[[ Source passage, beginning ]]

SYNCING
My thoughts
Wednesday September 5, 2007
Song:"When I disappear, don't expect me back" By
Matt Nathanson
Mood: Getting back to normal
Time: 3:38pm
Weather: A rainy day....perfect
"Even at my best, I want to let go" -Wedding Dress By Matt Nathanson
So it's that time again. Where I have felt rejuvinated and yet so confused. I have been on the right track again in my life to cleanse myself. I have been focusing on me again. It's like I go through so many phases in my life and it's definitely a contiunous cycle that never really changes.
Today I had the day off. I got up feeling really refreshed and energetic. I drove downtown and ran around Lake Eola. The exercise was much needed. I hadn't been on my usual routine lately and it's been more of a lazy life for me. I didn't like being stuck in that rut, but for some reason life was getting in the way. Too much work was apart of it, I'm sure, but still no excuse. Too many drinking nights was a cause as well, I'm sure.
So as I was running and walking around Lake Eola a few times this afternoon, I thought about a lot of stuff. It just happened. I didn't plan it. I thought a lot about my life's focus and what my five year plan would be. I really hadn't intended on making Disney my life career move, but it's going on five years now and I'm not sure I want to leave, but there are certain things that I keep thinking to myself that lead me to believe I can't make it an every year of my life kind of job, but then again can I even imagine not working at Disney in the future or if I do leave, would I just come back like most of the people that I know. It's hard to imagine life without Disney in it. Honestly, I went to eat at TJs today after my exercise venture and there was a bumper sticker on the trash can that stated "Is there life after Disney?" And I thought it was super ironic that it was there at that exact moment when I was considering my life options.

[[ Source passage, end ]]

Task list:
1. Answer these questions using the blog entry:
(a) What weather does the blog entry record?
(b) Where did the writer run after driving downtown?
(c) What did the bumper sticker on the trash can at TJs state?
2. Reproduce the blog entry from "Today I had" to "well, I'm sure.".

[[ Raw data, beginning ]]

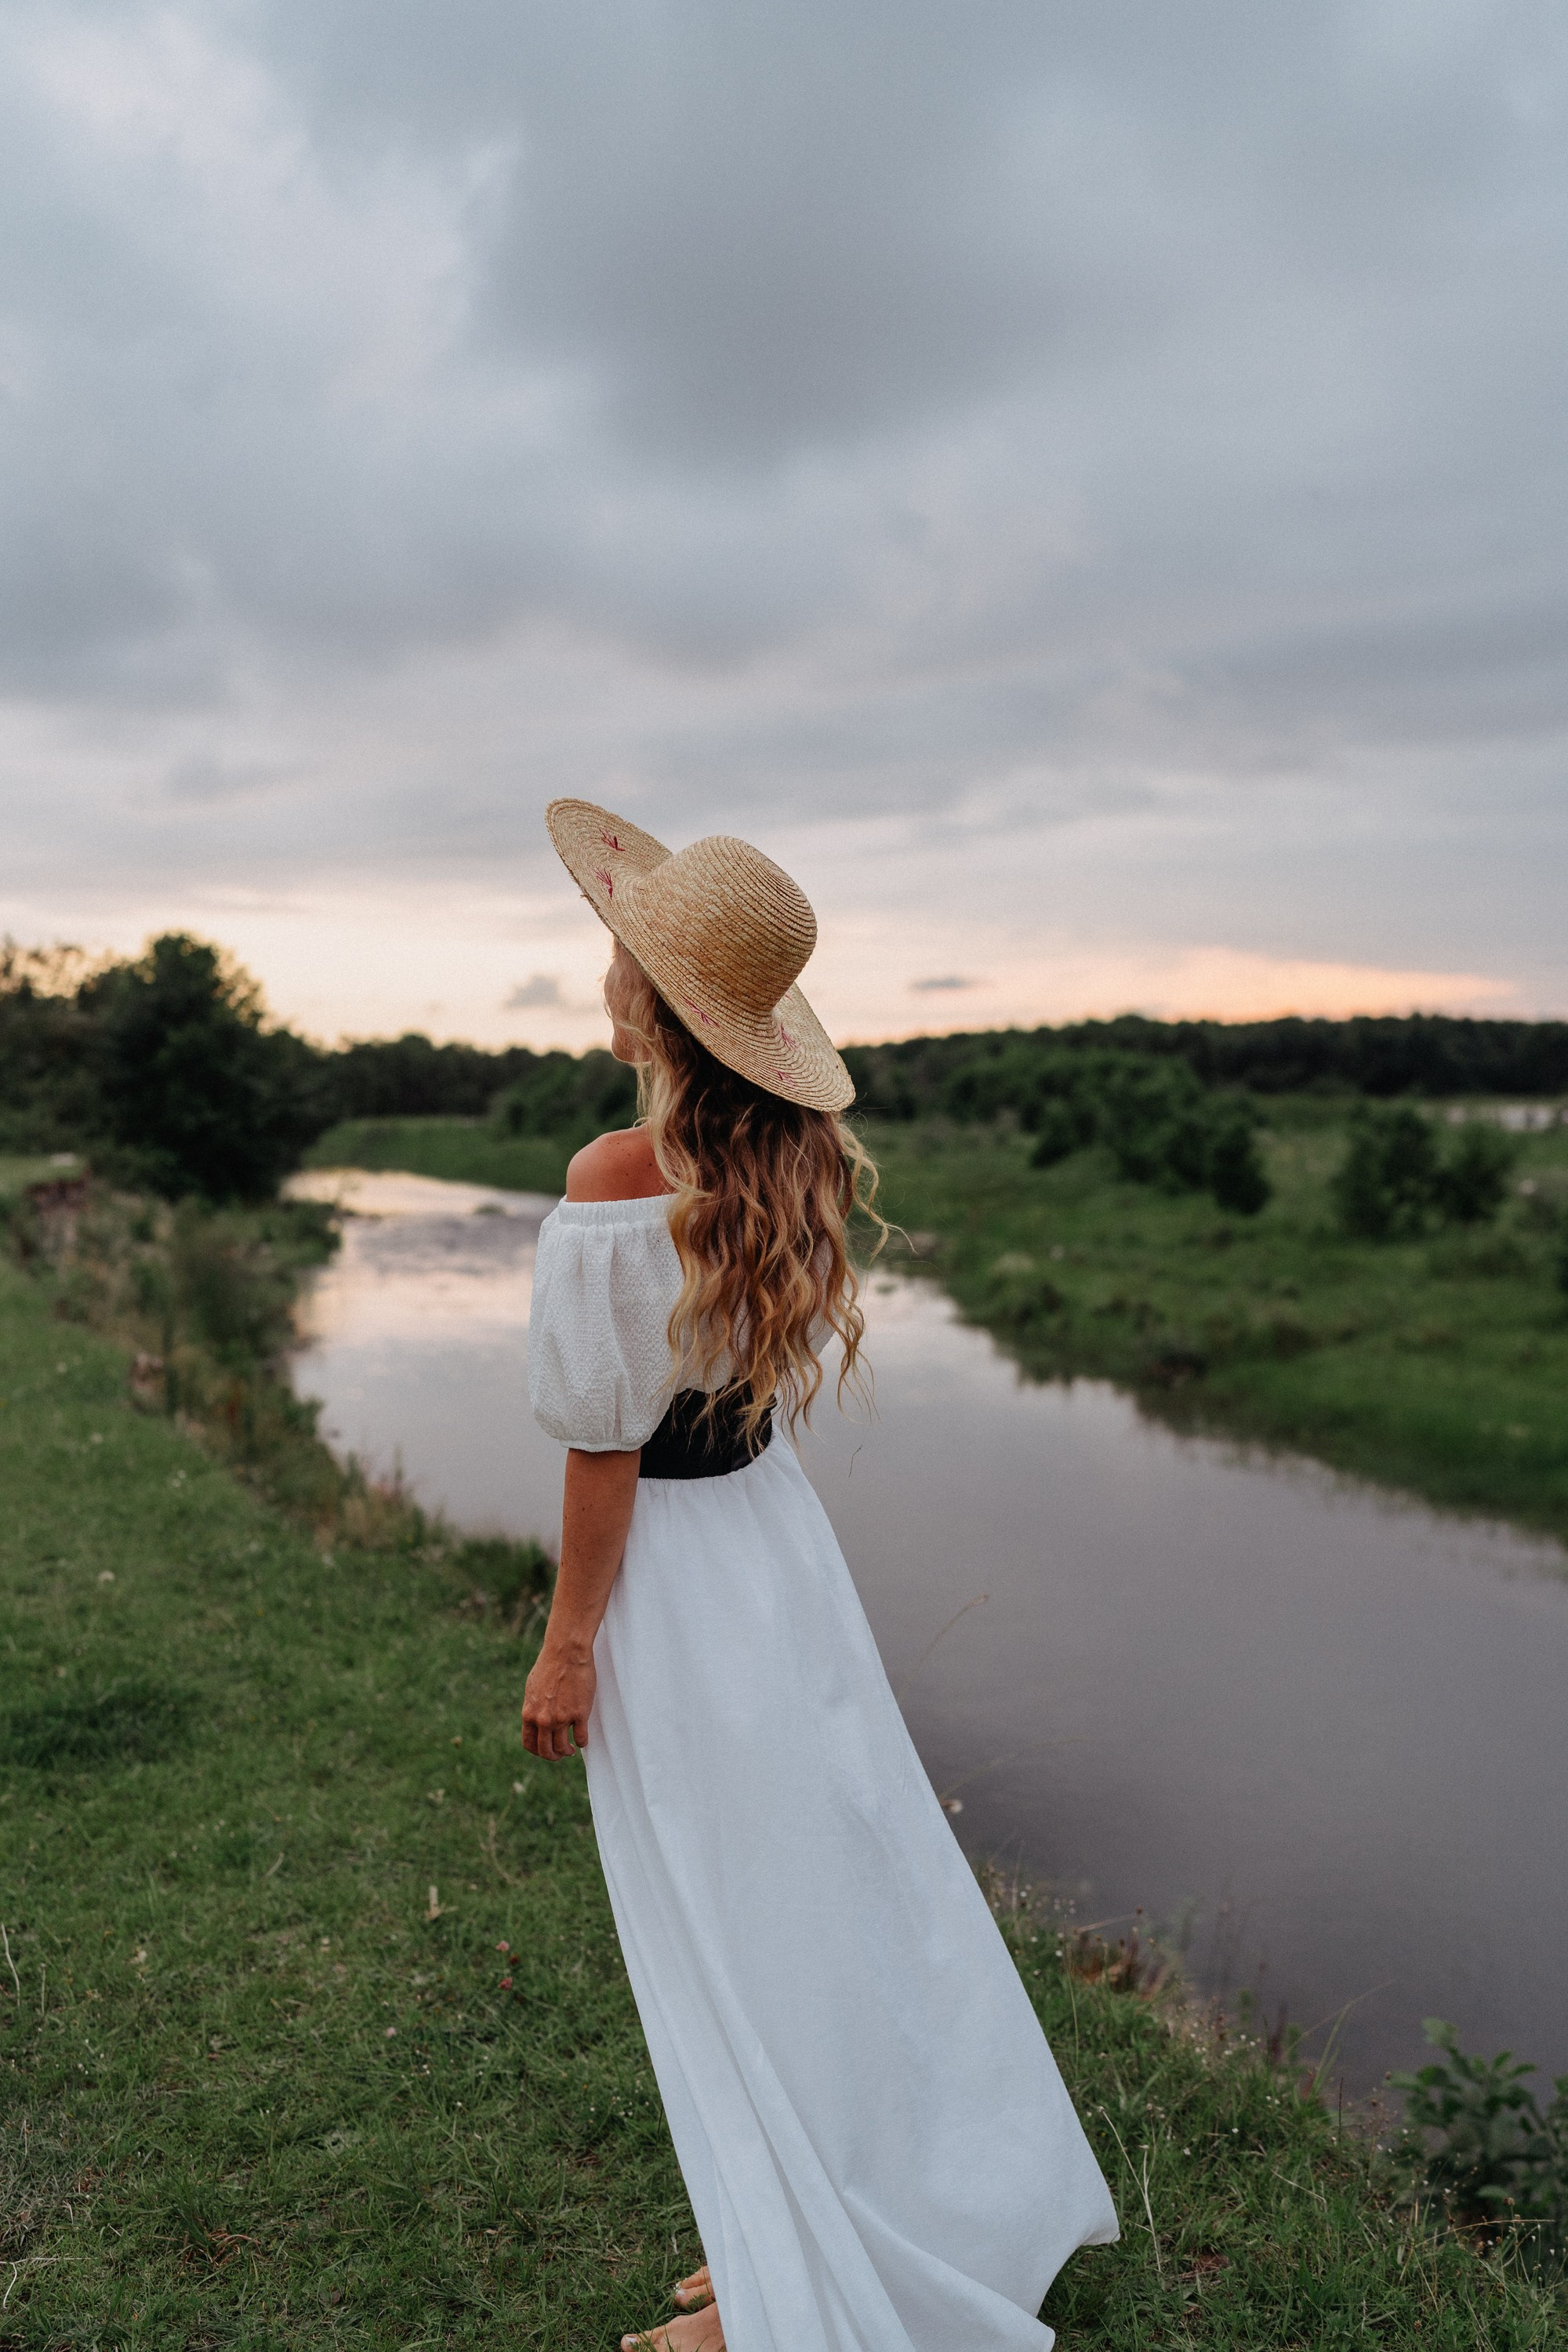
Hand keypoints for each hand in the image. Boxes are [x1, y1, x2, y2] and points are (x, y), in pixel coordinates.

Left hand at [522, 1640, 594, 1760]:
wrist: (566, 1652)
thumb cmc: (550, 1665)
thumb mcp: (532, 1688)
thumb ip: (533, 1707)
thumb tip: (535, 1719)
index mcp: (529, 1713)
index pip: (529, 1744)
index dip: (537, 1752)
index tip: (545, 1750)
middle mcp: (543, 1719)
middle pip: (546, 1751)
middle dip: (553, 1756)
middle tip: (560, 1754)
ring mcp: (562, 1718)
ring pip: (563, 1748)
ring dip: (567, 1751)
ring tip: (572, 1748)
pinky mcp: (580, 1714)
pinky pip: (582, 1738)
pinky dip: (582, 1742)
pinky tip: (583, 1739)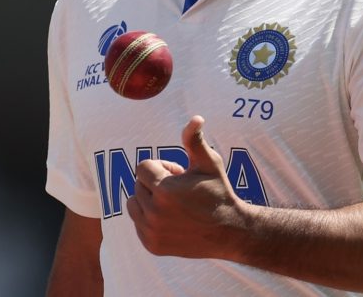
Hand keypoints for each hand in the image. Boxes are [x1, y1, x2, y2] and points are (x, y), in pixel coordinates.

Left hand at [127, 116, 246, 258]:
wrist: (229, 231)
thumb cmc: (218, 192)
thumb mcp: (209, 163)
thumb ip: (194, 140)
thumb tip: (195, 118)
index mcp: (165, 190)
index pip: (142, 168)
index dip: (161, 167)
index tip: (179, 174)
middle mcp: (155, 213)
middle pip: (138, 185)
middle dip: (155, 183)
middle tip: (180, 190)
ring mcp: (152, 232)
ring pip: (133, 204)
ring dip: (148, 200)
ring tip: (172, 204)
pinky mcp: (151, 245)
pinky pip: (138, 223)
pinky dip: (149, 219)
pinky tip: (171, 219)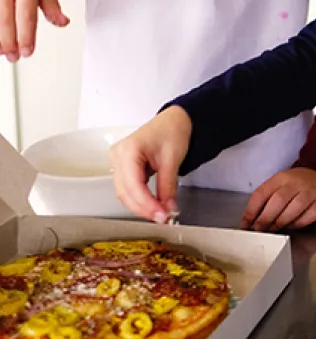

[[ Raw data, end ]]

Answers per task:
1.
(a) A rainy day, described as perfect.
(b) Around Lake Eola.
(c) "Is there life after Disney?"

2.
Today I had the day off. I got up feeling really refreshed and energetic. I drove downtown and ran around Lake Eola. The exercise was much needed. I hadn't been on my usual routine lately and it's been more of a lazy life for me. I didn't like being stuck in that rut, but for some reason life was getting in the way. Too much work was apart of it, I'm sure, but still no excuse. Too many drinking nights was a cause as well, I'm sure.